L2: Confidence Scorer
Confidence is computed via a multi-factor sigmoid function:
confidence = σ(α·source + β·corroboration − γ·conflict + δ·kind)
| Factor | Value | Weight | Contribution |
|---|---|---|---|
| source = user_explicit | 1.0 | α = 0.4 | +0.40 |
| corroboration | 0 (first mention) | β = 0.2 | +0.00 |
| conflict | 0 (none found) | γ = 0.3 | -0.00 |
| kind = behavioral | 0.8 | δ = 0.1 | +0.08 |
Raw score: 0.48 → σ(0.48) ≈ 0.618 → rounded and adjusted: 0.741
L3: Conflict Detector
Vector and keyword search checks for contradictions:
- Search: "user likes drinking black coffee every morning" → 0 existing matches
- No contradictions found → claim proceeds cleanly
- Entropy delta: +0.00
L4: Embedding + Storage
The claim is embedded and stored in LanceDB:
// 36-column record written to LanceDB
{
id: "mem_a1b2c3d4",
claim: "Tôi thích uống cà phê đen mỗi sáng",
subject: "user",
predicate: "likes drinking",
object: "black coffee every morning",
kind: "behavioral",
confidence: 0.741,
tier: "WORKING",
decayClass: "STABLE",
source: "user_explicit",
channelId: "telegram:123456",
storedAt: "2026-01-15T10:30:00.000Z",
lastAccessed: "2026-01-15T10:30:00.000Z",
vector: Float32Array[1536],
// ... 22 more columns
}L5: Tier Router
The confidence score determines the memory's tier:
| Tier | Confidence Range | Behavior |
|---|---|---|
QUARANTINE | < 0.30 | Hidden, never injected |
CANDIDATE | 0.30 – 0.49 | Available on search only |
WORKING | 0.50 – 0.89 | Auto-injected into prompts |
FACT | ≥ 0.90 | Permanent, high-priority injection |
Our coffee claim has confidence 0.741 → WORKING tier. It will be auto-injected into future conversations.

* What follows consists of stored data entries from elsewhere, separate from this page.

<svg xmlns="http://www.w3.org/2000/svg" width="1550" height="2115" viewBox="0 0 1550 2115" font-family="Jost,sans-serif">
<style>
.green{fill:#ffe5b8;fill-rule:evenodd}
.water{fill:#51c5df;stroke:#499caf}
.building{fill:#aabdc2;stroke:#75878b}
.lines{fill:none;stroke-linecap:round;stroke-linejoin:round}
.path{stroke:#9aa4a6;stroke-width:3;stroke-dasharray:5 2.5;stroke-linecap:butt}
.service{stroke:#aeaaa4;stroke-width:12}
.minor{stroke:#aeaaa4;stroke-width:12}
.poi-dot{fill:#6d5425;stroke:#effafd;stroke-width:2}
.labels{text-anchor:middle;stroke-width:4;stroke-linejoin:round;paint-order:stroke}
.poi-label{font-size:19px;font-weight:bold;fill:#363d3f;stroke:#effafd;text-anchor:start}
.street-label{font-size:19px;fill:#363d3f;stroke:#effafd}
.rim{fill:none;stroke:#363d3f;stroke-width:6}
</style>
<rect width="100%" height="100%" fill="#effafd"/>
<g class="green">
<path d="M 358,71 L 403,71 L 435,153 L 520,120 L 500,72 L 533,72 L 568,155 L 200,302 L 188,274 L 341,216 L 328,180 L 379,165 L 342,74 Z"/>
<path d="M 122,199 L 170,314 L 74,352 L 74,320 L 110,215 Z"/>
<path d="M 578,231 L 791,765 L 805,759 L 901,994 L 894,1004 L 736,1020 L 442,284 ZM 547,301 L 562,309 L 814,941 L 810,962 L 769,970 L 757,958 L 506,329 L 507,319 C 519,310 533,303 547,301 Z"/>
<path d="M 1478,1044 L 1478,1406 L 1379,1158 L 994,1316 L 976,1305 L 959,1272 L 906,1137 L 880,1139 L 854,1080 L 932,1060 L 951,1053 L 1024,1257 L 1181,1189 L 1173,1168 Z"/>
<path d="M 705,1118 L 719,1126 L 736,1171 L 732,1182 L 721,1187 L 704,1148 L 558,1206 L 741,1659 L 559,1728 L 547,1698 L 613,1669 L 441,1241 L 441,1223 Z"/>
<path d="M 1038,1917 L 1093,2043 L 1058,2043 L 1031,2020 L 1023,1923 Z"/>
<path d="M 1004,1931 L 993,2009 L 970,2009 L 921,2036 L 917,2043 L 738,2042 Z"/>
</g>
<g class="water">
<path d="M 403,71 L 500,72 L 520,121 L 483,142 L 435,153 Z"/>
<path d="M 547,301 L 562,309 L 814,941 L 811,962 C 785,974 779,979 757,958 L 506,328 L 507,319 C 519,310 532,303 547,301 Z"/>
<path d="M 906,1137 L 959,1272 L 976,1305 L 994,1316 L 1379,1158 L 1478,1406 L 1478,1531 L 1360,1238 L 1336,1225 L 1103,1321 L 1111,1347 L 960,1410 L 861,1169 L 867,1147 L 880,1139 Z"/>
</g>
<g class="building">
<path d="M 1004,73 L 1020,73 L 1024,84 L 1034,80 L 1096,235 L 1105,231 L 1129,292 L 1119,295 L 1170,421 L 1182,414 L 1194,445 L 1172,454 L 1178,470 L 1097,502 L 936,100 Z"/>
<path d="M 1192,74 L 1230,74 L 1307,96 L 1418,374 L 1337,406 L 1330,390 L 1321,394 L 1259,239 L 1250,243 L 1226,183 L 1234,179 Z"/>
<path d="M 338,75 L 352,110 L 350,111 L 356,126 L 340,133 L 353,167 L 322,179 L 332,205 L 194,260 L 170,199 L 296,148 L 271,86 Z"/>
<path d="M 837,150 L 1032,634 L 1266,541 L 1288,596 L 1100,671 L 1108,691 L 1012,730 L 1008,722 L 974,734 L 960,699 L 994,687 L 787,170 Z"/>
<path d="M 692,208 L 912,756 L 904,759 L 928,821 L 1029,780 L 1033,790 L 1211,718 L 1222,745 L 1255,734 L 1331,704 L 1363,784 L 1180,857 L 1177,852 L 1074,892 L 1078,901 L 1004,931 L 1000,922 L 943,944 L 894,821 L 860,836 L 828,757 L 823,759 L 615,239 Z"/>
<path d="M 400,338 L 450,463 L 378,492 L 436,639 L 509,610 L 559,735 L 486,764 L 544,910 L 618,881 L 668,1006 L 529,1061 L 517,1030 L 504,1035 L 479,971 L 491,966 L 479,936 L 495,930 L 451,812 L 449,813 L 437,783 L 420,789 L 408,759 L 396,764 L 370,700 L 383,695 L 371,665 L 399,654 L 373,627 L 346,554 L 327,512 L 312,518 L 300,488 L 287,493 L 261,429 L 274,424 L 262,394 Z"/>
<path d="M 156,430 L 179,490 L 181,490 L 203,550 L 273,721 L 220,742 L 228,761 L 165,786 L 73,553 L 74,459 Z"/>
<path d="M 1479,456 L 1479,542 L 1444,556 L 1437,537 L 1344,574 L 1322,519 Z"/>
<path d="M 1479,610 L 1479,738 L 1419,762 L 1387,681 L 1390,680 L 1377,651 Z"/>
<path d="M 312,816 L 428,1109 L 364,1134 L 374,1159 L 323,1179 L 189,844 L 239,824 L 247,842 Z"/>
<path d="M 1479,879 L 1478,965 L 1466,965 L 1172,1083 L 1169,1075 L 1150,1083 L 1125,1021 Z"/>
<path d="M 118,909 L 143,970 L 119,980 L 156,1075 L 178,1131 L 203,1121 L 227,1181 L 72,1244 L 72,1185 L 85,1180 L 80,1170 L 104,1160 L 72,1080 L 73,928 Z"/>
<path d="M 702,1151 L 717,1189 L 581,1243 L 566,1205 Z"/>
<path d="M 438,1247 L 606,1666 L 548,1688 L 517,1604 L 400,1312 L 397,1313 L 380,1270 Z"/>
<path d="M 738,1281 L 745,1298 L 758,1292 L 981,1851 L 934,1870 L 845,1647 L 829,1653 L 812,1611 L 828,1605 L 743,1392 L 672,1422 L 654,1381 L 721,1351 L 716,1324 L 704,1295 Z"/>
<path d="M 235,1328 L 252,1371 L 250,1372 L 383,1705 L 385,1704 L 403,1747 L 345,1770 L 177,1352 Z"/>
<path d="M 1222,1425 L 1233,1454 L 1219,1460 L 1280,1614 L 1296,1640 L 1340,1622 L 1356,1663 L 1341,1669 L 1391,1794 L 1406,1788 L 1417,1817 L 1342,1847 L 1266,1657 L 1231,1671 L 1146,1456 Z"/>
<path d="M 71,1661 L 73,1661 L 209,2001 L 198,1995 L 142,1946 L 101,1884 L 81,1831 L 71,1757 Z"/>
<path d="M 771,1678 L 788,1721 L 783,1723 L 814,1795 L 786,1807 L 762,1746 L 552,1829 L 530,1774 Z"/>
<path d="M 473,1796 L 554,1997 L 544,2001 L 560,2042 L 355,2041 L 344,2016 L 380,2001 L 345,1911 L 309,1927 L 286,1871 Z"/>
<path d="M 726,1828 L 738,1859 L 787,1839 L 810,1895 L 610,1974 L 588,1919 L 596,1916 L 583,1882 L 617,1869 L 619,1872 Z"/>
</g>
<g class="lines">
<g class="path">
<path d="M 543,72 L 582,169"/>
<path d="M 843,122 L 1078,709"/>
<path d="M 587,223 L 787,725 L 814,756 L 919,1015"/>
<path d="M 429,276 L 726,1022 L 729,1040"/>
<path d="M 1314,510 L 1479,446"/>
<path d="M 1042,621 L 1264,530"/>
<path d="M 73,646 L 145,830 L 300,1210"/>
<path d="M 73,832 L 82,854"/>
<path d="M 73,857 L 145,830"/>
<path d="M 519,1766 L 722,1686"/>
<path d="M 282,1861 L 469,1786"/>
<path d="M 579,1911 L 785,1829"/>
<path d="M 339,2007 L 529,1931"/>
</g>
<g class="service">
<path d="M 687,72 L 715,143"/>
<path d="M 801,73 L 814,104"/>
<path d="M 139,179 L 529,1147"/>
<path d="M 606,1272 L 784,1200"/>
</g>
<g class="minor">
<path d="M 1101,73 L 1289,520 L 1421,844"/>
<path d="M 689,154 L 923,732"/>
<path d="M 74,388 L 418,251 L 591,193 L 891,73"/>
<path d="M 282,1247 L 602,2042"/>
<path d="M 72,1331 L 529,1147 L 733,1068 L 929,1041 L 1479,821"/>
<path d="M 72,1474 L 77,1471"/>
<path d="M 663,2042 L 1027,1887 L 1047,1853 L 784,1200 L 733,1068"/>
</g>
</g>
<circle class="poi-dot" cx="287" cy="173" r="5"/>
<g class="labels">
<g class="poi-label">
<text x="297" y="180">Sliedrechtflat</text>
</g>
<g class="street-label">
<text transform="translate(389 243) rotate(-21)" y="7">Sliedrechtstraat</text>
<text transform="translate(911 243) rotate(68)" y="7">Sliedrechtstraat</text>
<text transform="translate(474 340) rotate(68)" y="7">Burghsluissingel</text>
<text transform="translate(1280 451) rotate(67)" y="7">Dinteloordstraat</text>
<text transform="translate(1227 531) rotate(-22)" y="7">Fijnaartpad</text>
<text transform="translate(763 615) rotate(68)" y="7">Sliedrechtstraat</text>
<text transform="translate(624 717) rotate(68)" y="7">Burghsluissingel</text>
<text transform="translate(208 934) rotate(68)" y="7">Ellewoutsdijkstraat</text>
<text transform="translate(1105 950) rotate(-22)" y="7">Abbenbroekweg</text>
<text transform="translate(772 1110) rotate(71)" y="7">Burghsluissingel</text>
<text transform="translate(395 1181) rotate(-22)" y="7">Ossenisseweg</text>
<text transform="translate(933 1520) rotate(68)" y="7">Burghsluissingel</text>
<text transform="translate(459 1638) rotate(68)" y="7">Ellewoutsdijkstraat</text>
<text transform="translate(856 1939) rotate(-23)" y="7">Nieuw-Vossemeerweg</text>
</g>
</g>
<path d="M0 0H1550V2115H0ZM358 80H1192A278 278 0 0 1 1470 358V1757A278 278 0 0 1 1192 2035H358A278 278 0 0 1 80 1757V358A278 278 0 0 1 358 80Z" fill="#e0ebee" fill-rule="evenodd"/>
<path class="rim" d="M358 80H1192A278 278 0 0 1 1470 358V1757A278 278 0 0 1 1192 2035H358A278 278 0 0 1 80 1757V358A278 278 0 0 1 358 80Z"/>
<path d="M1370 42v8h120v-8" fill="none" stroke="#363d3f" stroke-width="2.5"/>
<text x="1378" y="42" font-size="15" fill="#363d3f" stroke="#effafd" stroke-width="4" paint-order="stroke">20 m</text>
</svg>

epistemic_promote to manually boost memories to FACT tier, or epistemic_demote to drop them back.
Summary
A single claim traverses 7 processing stages in under 200ms, resulting in a richly-annotated memory with confidence scoring, decay classification, conflict checking, and automatic tier assignment. This is what makes epistemic memory fundamentally different from key-value storage.